ここまでくるともう '電波系' というか、勝手に宇宙からの電波と交信している状況で、ほぼ廃人状態。間違いなく日常生活を送ることは困難かと思われます・・。1966年にイタリアで結成された '電脳サイケデリア集団' であるMusica Elettronica Viva。現代音楽畑のリチャード・タイテルバウムやフレデリック・ジェフスキ、ジャズのサックス奏者、スティーヴ・レイシーなども参加するなど、まさにヒッピー的な 'コミューン' として機能しました。似たような集団として、ここ日本でも小杉武久氏を中心とするタージ・マハール旅行団というのがありましたね。そしてオーストラリア人ヒッピーとして世界を放浪し、英国でロバート・ワイアットらとソフト・マシーンを結成しながら 'クスリ' で再入国を拒否されたデイヴィッド・アレン。新天地フランスで後に奥さんとなるジリ・スマイスらと結成したのがこのゴング。'コミューン' 的色彩の強い 'プログレ' が特徴の出入りの激しいバンドで、フランク・ザッパやPファンクの向こうを張る 'ラジオ・グノーム・インヴィジブル' (見えない電波の妖精の物語)のストーリーを三部作でぶち上げて人気を得ます。そして、The Blues ProjectでのR-B Electronic Pick-Upで 'アンプリファイ' したフルートによるBinson Echorec 2を駆使した '幻覚の旅'。
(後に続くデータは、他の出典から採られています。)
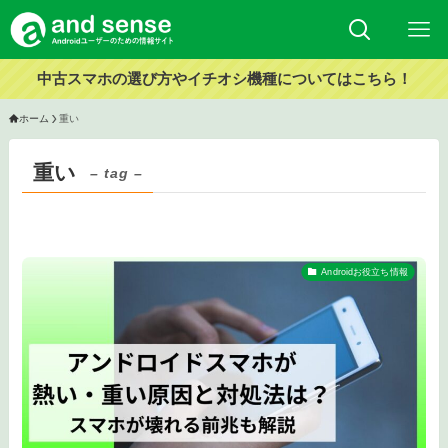
中古スマホの選び方やイチオシ機種についてはこちら！
ホーム
重い
重い
– tag –
Androidお役立ち情報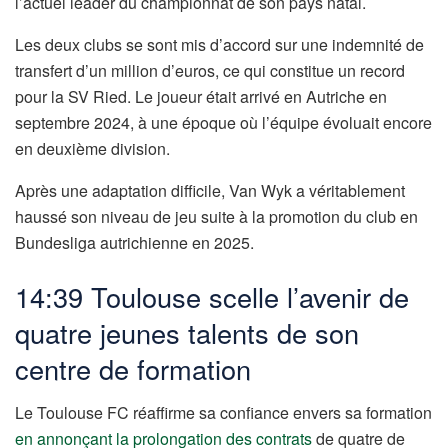
l’actuel leader du championnat de son pays natal.
Les deux clubs se sont mis d’accord sur une indemnité de
transfert d’un million d’euros, ce qui constitue un record
pour la SV Ried. Le joueur était arrivé en Autriche en
septembre 2024, à une époque où l’équipe évoluait encore
en deuxième division.
Après une adaptation difficile, Van Wyk a véritablement
haussé son niveau de jeu suite à la promotion du club en
Bundesliga autrichienne en 2025.
14:39 Toulouse scelle l’avenir de
quatre jeunes talents de son
centre de formation
Le Toulouse FC réaffirme sa confiance envers sa formation
en annonçant la prolongation des contrats
de quatre de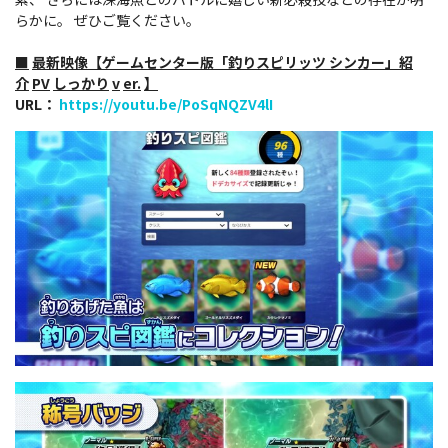
らかに。 ぜひご覧ください。
■
最新映像【ゲームセンター版「釣りスピリッツ シンカー」紹
介
PV
しっかり
v
er.
】
URL：
https://youtu.be/PoSqNQZV4lI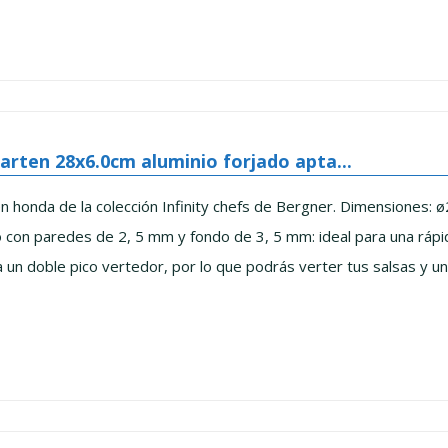
arten 28x6.0cm aluminio forjado apta...
n honda de la colección Infinity chefs de Bergner. Dimensiones: ø
o con paredes de 2, 5 mm y fondo de 3, 5 mm: ideal para una rápida
 un doble pico vertedor, por lo que podrás verter tus salsas y unto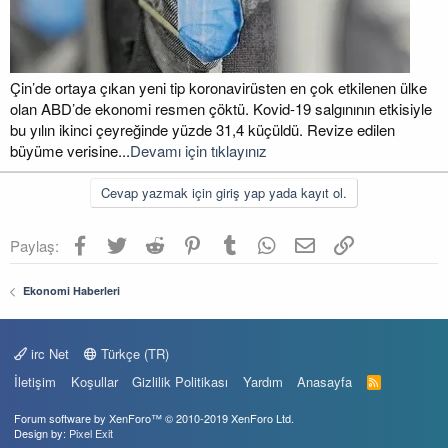
Çin’de ortaya çıkan yeni tip koronavirüsten en çok etkilenen ülke
olan ABD’de ekonomi resmen çöktü. Kovid-19 salgınının etkisiyle
bu yılın ikinci çeyreğinde yüzde 31,4 küçüldü. Revize edilen
büyüme verisine...
Devamı için tıklayınız
Cevap yazmak için giriş yap yada kayıt ol.
Facebook
Twitter
Reddit
Pinterest
Tumblr
WhatsApp
E-posta
Link
Paylaş:
Ekonomi Haberleri
irc Net
Türkçe (TR)
İletişim
Koşullar
Gizlilik Politikası
Yardım
Anasayfa
R
S
S
Forum software by XenForo™
© 2010-2019 XenForo Ltd.
Design by:
Pixel Exit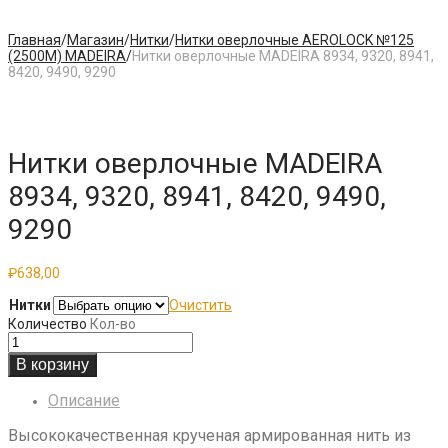
Главная
/
Магазин
/
Нитки
/
Нитки оверлочные AEROLOCK №125
(2500М) MADEIRA
/
Нитки оверлочные MADEIRA 8934, 9320, 8941,
8420, 9490, 9290
Нитки оверлочные MADEIRA
8934, 9320, 8941, 8420, 9490,
9290
₽
638,00
Нитки
Очистить
Количество
Кол-во
В корзину
Описание
Высококачественная крученая армированная нить из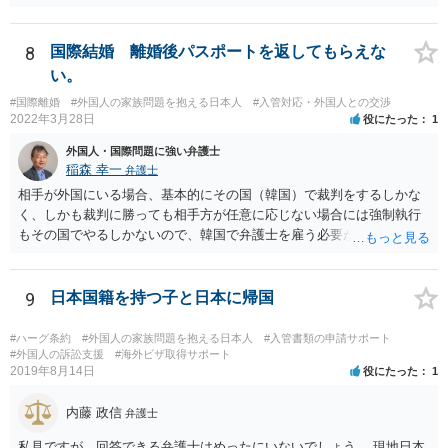
8
国際結婚 離婚後パスポートを返してもらえな
い。
#国際離婚
#外国人の家族問題を抱える日本人
#入管対応・外国人との交渉
2022年3月28日
役にたった
1
外国人・国際問題に強い弁護士
稲森 幸一
弁護士
相手が外国にいる場合、基本的にその国（韓国）で裁判をするしかな
く、しかも裁判に勝っても相手方が任意に応じない場合には強制執行
もその国でやるしかないので、韓国で弁護士を雇う必要が出てきそう
です。 それより、事情を説明してパスポートの再発行を求めることは
できないのでしょうか。 そちらのほうが早い気がします。
9
日本国籍を持つ子と日本に帰国
#ハーグ条約
#外国人の家族問題を抱える日本人
#入管書類の申請サポート
#外国人の訴訟支援
#海外ビザ取得サポート
2019年8月14日
役にたった
1
内藤 政信
弁護士
私見ですが、回答できる弁護士はめったにいないでしょう。 現地日本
サイケデリックの時代というのは、音楽のみならず美術や映画、文学などあらゆる芸術分野へ波及するくらいの意識革命だったと思うのですが、むしろ、そのような '時代の空気' に感染することで、期せずして結果的に 'サイケ' となってしまったものも大量に粗製乱造されました。当時の 'イージー・リスニング' や映画音楽のOSTはもちろん、保守的なジャズの世界にもエレクトロニクスの波が押し寄せることで奇妙な 'ギミック満載' のサイケデリック作品が続々登場。当時の 'イージー・リスニング' 界を代表する101人のオーケストラからなる101 Stringsは、まさにそのような 'Space Odyssey' を締め括る1969年にこんな 'ギミック満載' なサイケデリック作品を作り上げてしまいました。また、ハービー・マンのラテン・ジャズで賑やかに踊らせていたデイヴ・パイクが1966年、ライヴ音源を元にぶっ飛んだテープ編集を施して 'サイケ' してしまった 'The Doors of Perception'。その名もザ・ドアーズの '元ネタ' となった '知覚の扉' ということですが、あまりの無節操ぶりにレコード会社が 'お蔵入り' させて4年後にリリースしたというから笑えます。このようなジャズの分野におけるエレクトロニクス導入はあらゆる実験へ勤しむことになるのですが、その中でも三保敬太郎率いる 'Jazz Eleven' の 'こけざる組曲' は最高峰でしょうね。特にこの '聞かざる' のファンクなビートとワウ、ハープシコードや女声コーラスの 'サイケ' な音色が渾然一体となって、3:28〜のグルグルと三半規管を狂わせるような強烈なパンニングの嵐。ぜひデイヴ・パイク共々ヘッドフォンで体感して頂きたい!もう完全にトリップしますヨ、これは。





そんな '狂気の季節' から50年以上経った現在、まだまだサイケデリックの神話は社会のあちこちで大きく口を開いて待ち構えております。皆さま、絶対に興味本位で手を出してはいけません。これらはイメージの副産物であり、創造することが決して大きくなったり小さくなったりするワケではありません。もう一度言います。幻覚もいつかは覚めるのです。